Delta Lambda Phi attempts to colonize

    Tanya Thompson // The Miami Hurricane
    Tanya Thompson // Asst. Photo Editor

    The stereotypical image of the fraternity boy at many colleges and universities is that of overt masculinity, fueled by socializing and partying with members of the opposite sex.

    However, a group of young men at the University of Miami are aiming to shatter these stereotypes by beginning a frat of a completely different nature: they are in the process of launching a chapter of a nationally established gay fraternity.

    Seven UM students have begun the process of making what is now an officially recognized interest group a reality within the next several years. However, some major obstacles stand between these students and their goal to establishing the chapter of the Delta Lambda Phi fraternity.

    “Contrary to how chapters of most traditional fraternities are established, chapters of Delta Lambda Phi are started from the ground up,” Delta Lambda Phi member and sophomore Vincent Foster said. “A group of interested, like-minded students come together to create an interest group, the phase at which we currently are. After an interest group is established, they can proceed to apply for colonization. Then after the Alpha class is formally inducted by Nationals, and the colony is recognized by their school and has rushed three classes, the colony can apply to become a chapter.”

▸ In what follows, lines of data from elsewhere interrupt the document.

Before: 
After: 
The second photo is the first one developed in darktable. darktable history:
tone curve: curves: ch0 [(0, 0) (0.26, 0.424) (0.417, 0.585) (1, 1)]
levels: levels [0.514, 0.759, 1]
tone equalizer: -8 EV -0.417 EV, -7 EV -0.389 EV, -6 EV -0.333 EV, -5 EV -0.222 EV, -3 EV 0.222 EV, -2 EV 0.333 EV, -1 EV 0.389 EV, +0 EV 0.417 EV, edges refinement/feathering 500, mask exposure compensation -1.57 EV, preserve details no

    However, Delta Lambda Phi has yet another obstacle to overcome before they can become a recognized fraternity in the eyes of the university administration.

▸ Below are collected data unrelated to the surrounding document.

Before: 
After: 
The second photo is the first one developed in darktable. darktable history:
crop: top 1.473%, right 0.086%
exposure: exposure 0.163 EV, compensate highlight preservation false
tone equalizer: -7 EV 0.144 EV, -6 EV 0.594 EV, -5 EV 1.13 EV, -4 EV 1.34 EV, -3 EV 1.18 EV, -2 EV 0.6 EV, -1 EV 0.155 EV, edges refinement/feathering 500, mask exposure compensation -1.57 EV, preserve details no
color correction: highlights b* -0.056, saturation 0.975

    “Currently, the biggest problem we face is getting over the university’s unofficial, yet quite impeding, ban on new fraternities. We are recognized as an interest group by Delta Lambda Phi’s national headquarters, but we are not recognized by our university,” Foster said. “Other than this, we have astounding support from UM’s gay, bisexual and progressive community, so after we get over this ban, the rest of the colonization process will go smoothly.”

    Associate Dean of Students and Director of Judicial Affairs Dr. Tony Lake clarified this ban and how it will affect the formation of the fraternity.

    “We aren’t ‘banning’ the formation of new groups indefinitely; we simply aren’t recognizing new groups right now to make sure the groups we already have will remain healthy,” Lake said.

    A founding father of UM’s chapter of Pi Kappa Phi, junior Zach Zelman, remarked on the difficulty even his traditional fraternity had in their formation last year.

    “It seems like everyone’s against you. The whole Greek life spectrum, they’re very to themselves. You have to break through the mold, and all of the fraternities and sororities aren’t very happy with it,” Zelman said.

    The future brothers of Delta Lamda Phi remain positive about the process and see the obstacles as worthwhile steps toward an entity that would be an important addition to the UM community.

    “The student body, specifically the gay and bisexual student body, has expressed much interest in rushing Delta Lambda Phi,” Foster said. “UM’s LGBT community has one of the largest and most active student organizations [SpectrUM], yet we are the largest recognized minority on campus without a Greek outlet.”